WHAT IS EXPECTED: Could you set down exactly the lines of the data below, starting at the one that holds "wall art: none [105,49,191,144]" and ending at the one that holds "notepad: none [51,436,138,481]", both included, and only those?

DATASET CONTENT:
================

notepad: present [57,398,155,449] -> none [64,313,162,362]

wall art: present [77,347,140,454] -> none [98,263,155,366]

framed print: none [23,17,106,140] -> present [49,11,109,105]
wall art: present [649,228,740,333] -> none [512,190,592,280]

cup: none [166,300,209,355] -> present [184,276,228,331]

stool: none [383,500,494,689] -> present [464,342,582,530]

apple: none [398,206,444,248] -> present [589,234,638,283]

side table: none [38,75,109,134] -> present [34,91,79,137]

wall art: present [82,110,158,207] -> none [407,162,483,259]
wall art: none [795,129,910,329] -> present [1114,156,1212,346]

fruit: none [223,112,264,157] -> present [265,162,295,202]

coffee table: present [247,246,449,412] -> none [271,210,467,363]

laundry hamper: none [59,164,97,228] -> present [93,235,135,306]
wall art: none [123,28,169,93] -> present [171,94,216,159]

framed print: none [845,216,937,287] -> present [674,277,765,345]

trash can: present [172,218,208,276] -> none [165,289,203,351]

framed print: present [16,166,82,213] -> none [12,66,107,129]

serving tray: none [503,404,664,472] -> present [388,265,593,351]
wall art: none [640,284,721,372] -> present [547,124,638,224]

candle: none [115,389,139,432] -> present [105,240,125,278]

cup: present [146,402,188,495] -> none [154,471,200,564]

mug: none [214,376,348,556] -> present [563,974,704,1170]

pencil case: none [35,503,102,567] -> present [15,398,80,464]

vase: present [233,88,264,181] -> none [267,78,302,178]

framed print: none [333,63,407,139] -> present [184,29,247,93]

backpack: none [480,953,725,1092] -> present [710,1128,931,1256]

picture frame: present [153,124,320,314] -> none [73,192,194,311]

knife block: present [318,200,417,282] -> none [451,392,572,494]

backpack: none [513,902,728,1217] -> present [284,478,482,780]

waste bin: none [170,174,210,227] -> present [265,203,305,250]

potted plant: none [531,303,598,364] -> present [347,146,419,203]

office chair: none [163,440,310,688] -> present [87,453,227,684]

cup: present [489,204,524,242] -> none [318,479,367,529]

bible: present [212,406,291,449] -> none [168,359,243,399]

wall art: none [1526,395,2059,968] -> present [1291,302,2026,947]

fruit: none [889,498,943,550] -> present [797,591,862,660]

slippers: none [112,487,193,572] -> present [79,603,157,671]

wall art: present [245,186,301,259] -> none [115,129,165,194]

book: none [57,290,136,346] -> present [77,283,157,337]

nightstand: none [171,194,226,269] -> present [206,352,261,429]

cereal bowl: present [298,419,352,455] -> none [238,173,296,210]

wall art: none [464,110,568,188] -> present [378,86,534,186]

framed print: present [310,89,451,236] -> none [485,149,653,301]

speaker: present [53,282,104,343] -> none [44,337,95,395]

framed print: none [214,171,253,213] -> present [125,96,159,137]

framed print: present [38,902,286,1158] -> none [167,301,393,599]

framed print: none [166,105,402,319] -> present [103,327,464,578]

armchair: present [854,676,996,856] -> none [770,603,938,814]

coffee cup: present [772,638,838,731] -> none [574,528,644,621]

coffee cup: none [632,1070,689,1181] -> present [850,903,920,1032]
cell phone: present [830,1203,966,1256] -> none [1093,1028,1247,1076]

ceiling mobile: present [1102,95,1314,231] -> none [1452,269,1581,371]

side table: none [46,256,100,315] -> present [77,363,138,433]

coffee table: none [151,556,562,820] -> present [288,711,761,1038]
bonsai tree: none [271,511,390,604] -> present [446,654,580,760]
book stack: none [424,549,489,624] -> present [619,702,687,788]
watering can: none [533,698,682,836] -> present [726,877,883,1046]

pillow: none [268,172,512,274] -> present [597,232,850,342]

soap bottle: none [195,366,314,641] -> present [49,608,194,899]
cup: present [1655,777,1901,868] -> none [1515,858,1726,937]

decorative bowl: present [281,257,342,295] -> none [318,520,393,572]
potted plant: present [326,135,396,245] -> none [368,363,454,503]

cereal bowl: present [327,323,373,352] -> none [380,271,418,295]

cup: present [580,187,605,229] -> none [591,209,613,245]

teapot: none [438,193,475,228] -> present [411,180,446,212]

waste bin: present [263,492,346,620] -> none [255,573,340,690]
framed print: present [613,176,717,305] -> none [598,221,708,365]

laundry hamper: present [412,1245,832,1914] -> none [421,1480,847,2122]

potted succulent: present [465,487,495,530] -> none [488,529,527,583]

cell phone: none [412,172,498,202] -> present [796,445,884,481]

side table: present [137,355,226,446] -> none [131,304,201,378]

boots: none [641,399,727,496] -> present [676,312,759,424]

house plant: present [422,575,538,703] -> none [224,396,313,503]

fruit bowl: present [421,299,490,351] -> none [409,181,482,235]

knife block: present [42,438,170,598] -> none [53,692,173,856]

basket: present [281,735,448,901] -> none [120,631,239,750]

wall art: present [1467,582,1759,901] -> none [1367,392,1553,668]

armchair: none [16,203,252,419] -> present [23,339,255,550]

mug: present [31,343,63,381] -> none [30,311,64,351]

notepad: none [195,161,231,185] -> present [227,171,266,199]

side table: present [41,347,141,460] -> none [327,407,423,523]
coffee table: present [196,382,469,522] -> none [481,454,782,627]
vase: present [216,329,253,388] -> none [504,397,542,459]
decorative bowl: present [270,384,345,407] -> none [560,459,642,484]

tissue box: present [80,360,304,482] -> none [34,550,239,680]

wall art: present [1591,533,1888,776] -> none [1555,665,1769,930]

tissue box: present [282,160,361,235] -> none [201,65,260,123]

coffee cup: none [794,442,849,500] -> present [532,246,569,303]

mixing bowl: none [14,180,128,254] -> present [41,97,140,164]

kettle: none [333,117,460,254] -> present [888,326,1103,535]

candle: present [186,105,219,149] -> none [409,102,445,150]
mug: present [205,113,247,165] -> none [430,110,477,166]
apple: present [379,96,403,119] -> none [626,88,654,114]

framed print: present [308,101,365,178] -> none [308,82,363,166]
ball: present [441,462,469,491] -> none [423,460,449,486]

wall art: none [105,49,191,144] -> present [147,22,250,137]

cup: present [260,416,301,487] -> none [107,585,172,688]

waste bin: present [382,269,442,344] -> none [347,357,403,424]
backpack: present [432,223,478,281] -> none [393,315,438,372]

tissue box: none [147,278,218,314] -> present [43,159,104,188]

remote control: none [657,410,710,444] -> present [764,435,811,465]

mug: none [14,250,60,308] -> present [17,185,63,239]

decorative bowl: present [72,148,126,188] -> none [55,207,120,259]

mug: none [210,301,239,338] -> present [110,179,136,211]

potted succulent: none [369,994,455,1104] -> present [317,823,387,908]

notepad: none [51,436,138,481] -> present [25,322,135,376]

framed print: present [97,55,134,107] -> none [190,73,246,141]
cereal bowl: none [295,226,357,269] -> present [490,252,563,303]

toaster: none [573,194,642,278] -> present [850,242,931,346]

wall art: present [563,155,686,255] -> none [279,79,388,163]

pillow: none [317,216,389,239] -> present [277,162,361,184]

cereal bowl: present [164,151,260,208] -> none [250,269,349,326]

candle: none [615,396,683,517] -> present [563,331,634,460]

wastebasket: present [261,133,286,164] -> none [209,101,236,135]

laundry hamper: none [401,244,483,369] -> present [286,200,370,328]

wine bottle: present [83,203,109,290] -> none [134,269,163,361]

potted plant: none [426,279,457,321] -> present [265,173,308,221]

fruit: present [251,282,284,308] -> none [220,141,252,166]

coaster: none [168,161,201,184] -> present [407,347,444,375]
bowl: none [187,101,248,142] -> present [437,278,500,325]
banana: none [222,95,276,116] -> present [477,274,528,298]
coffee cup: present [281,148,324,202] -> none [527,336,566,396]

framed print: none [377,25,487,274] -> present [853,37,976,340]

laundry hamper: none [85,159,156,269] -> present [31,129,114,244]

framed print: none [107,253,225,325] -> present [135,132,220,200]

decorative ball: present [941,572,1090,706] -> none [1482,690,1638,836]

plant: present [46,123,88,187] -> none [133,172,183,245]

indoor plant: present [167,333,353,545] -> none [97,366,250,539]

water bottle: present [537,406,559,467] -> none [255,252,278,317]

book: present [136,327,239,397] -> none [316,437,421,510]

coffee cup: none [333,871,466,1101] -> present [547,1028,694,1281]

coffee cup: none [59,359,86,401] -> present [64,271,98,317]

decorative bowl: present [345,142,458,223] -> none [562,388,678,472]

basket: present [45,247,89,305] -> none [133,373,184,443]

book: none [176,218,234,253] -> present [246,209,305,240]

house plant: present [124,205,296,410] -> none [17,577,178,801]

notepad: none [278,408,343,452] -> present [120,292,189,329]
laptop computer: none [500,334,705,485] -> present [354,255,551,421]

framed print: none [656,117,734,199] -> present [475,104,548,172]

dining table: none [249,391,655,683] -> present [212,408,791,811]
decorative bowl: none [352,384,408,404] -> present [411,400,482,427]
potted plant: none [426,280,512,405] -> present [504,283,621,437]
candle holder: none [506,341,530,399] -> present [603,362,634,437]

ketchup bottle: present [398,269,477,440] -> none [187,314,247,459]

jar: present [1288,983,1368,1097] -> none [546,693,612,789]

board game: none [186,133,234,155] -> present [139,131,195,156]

================

PROBLEM SOLUTION:
wall art: none [105,49,191,144] -> present [147,22,250,137]

cup: present [260,416,301,487] -> none [107,585,172,688]

waste bin: present [382,269,442,344] -> none [347,357,403,424]
backpack: present [432,223,478,281] -> none [393,315,438,372]

tissue box: none [147,278,218,314] -> present [43,159,104,188]

remote control: none [657,410,710,444] -> present [764,435,811,465]

mug: none [14,250,60,308] -> present [17,185,63,239]

decorative bowl: present [72,148,126,188] -> none [55,207,120,259]

mug: none [210,301,239,338] -> present [110,179,136,211]

potted succulent: none [369,994,455,1104] -> present [317,823,387,908]

notepad: none [51,436,138,481] -> present [25,322,135,376]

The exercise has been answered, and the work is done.